Wenn Sie sich ganz oder zeitweise im Ausland aufhalten, sollten Sie mit Hilfe eines Fachmanns ein Testament errichten oder ein bestehendes Testament überprüfen. Wer nicht will, dass sein Nachlass nach ausländischem Recht abgewickelt wird, sollte schon zu Lebzeiten testamentarisch bestimmen, dass nach seinem Tod das deutsche Erbrecht angewendet werden soll. Das Bundesministerium der Justiz hat zur EU-Erbrechtsverordnung einen Informationsflyer herausgegeben, der im Internet erhältlich ist.

Steuerprobleme lässt das neue EU-Erbrecht weiter ungelöst

Die neue EU-Verordnung ist gut gemeint – sie löst aber nicht alle Probleme im Erbfall. In Großbritannien, Irland und Dänemark gilt das neue EU-Erbrecht zunächst gar nicht. Die Neuregelung umfasst außerdem nur das zivile Erbrecht, für das Erbschaftsteuerrecht gibt es weiter keine Harmonisierung. Die Besteuerung grenzüberschreitender Nachlässe bleibt deshalb weiter kompliziert und für die Erben brisant.

In Deutschland gilt das Wohnsitzprinzip: Es fällt bei Erbschaftsteuer an, wenn entweder der Erbe oder der Verstorbene seinen Wohnsitz im Bundesgebiet hatte. Auch der Staat, in dem das Vermögen liegt, erhebt oft eine Abgabe auf den Nachlass. Im schlimmsten Fall wird das Erbe von zwei Staaten besteuert. Doppelbesteuerungsabkommen sollen das zwar vermeiden – davon hat die Bundesrepublik aber nur sechs abgeschlossen. In bestimmten Fällen kann die im Ausland gezahlte Erbschaftsteuer auf die deutsche Steuerschuld angerechnet werden.

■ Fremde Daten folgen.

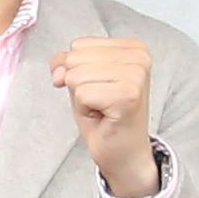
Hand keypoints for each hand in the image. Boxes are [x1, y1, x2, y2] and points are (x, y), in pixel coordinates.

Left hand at [50, 32, 159, 197]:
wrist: (123, 152)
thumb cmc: (106, 116)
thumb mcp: (82, 79)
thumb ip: (67, 63)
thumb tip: (59, 70)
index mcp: (133, 48)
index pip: (78, 44)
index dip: (76, 70)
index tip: (98, 88)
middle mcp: (139, 57)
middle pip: (76, 58)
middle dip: (78, 84)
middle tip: (100, 101)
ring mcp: (136, 75)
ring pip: (76, 76)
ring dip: (82, 98)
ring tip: (101, 108)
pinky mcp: (128, 95)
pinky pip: (82, 94)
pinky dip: (85, 109)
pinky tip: (103, 116)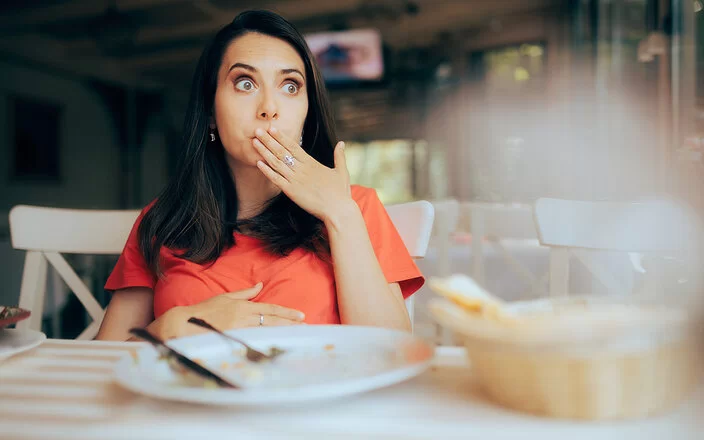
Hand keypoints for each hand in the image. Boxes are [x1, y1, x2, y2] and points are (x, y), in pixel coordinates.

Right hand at [172, 283, 305, 336]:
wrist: (185, 324)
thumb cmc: (205, 311)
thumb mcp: (226, 297)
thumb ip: (245, 293)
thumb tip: (260, 285)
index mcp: (243, 307)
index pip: (270, 309)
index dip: (286, 313)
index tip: (301, 316)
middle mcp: (243, 317)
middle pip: (272, 321)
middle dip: (290, 324)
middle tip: (306, 327)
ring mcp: (238, 330)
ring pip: (266, 331)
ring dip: (282, 333)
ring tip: (297, 336)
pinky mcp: (232, 341)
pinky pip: (254, 342)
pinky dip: (267, 342)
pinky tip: (278, 345)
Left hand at [252, 126, 352, 221]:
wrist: (338, 210)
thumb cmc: (341, 193)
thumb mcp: (341, 171)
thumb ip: (339, 156)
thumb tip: (341, 143)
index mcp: (312, 163)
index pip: (294, 146)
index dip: (282, 137)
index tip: (272, 128)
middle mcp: (302, 169)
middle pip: (282, 151)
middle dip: (269, 140)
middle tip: (258, 130)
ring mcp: (295, 180)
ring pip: (276, 163)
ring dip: (264, 152)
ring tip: (254, 142)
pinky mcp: (291, 191)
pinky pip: (276, 179)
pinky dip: (267, 171)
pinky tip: (258, 163)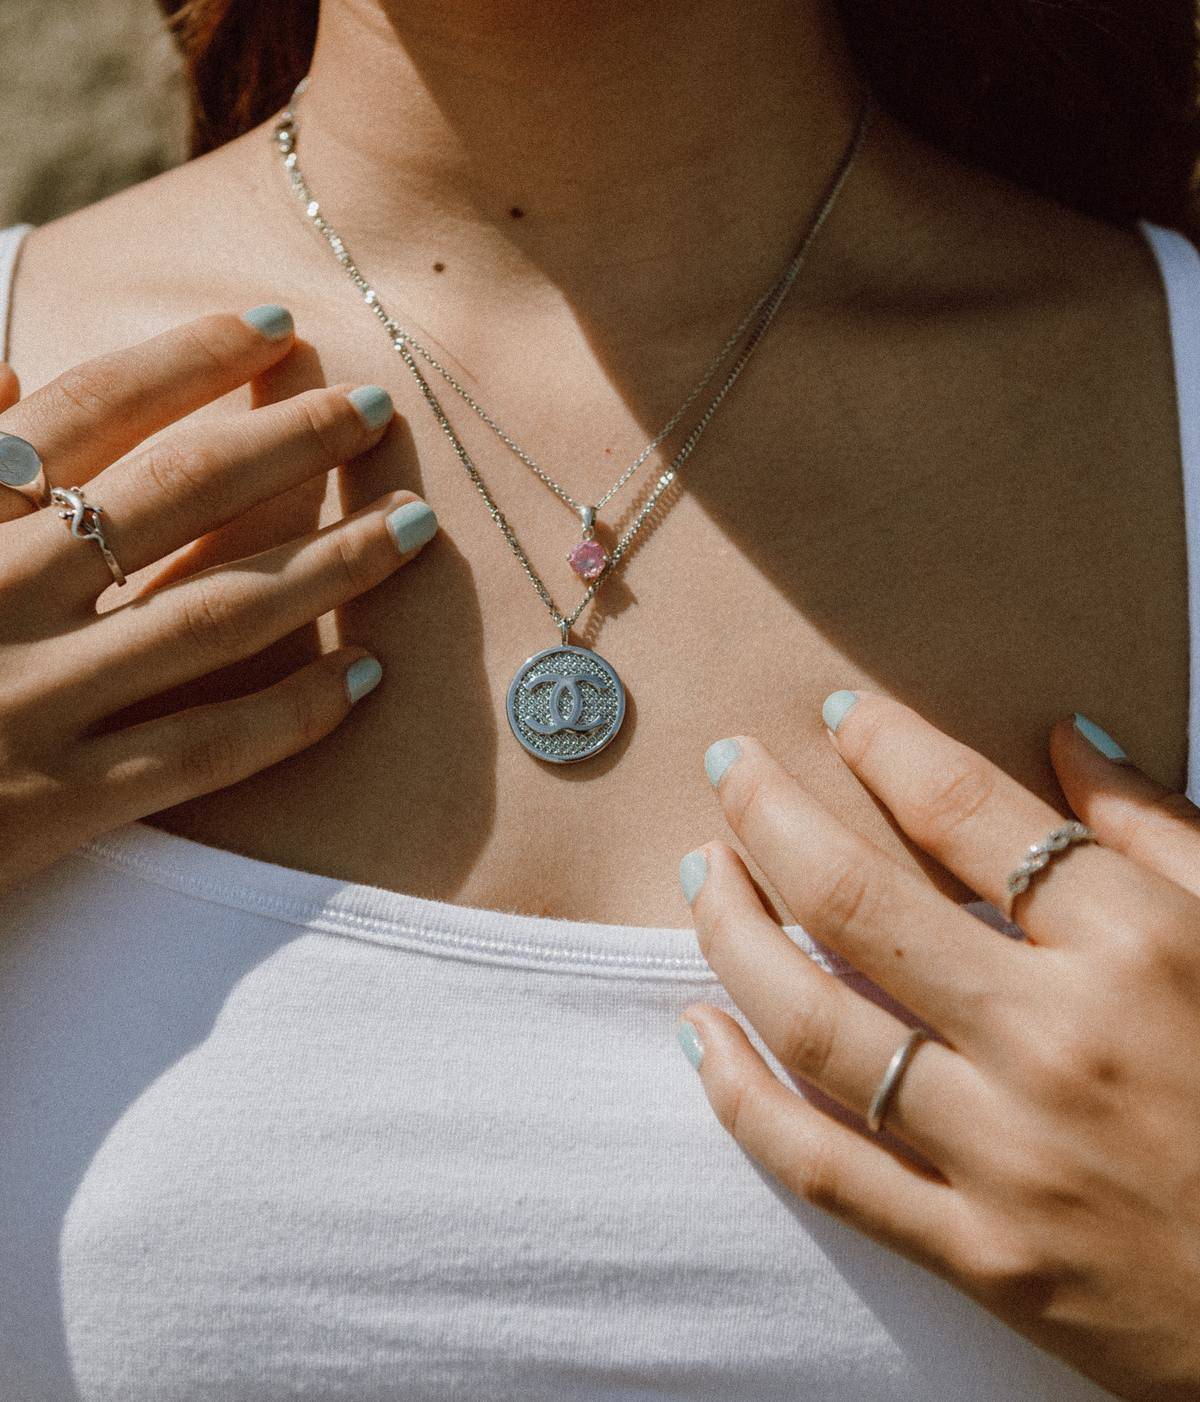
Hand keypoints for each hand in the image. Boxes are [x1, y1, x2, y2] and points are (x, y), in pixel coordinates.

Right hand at [0, 308, 436, 890]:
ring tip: (413, 529)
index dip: (189, 358)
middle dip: (288, 443)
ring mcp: (36, 703)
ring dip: (329, 566)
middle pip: (176, 496)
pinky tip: (367, 674)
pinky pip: (206, 749)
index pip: (86, 410)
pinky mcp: (61, 801)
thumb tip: (3, 371)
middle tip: (378, 409)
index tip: (276, 326)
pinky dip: (294, 711)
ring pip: (217, 614)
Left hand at [677, 693, 1199, 1400]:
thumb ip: (1163, 833)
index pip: (971, 813)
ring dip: (733, 934)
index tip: (840, 714)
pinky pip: (825, 1165)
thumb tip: (1067, 736)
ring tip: (700, 873)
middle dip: (771, 814)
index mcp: (1138, 950)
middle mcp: (1056, 1042)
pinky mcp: (981, 1254)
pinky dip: (742, 1096)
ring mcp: (1008, 1155)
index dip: (890, 746)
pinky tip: (698, 1031)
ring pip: (816, 1023)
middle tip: (727, 762)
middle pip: (859, 901)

Bankguthaben auf spanischen Konten sind für deutsche Rentner und Pensionäre eine potentielle Steuerfalle. Denn nach ihrem Tod greifen Spanien und Deutschland mit Erbschaftsteuer gleich doppelt auf das Vermögen zu. Der deutsche Fiskus rechnet die in Spanien bezahlte Steuer auf Bankguthaben nicht auf die deutsche Steuerschuld an.

Mein Tipp:

Transferieren Sie größere Geldbestände zurück nach Deutschland und halten Sie auf spanischen Konten nur soviel Geld, wie sie vor Ort unbedingt benötigen.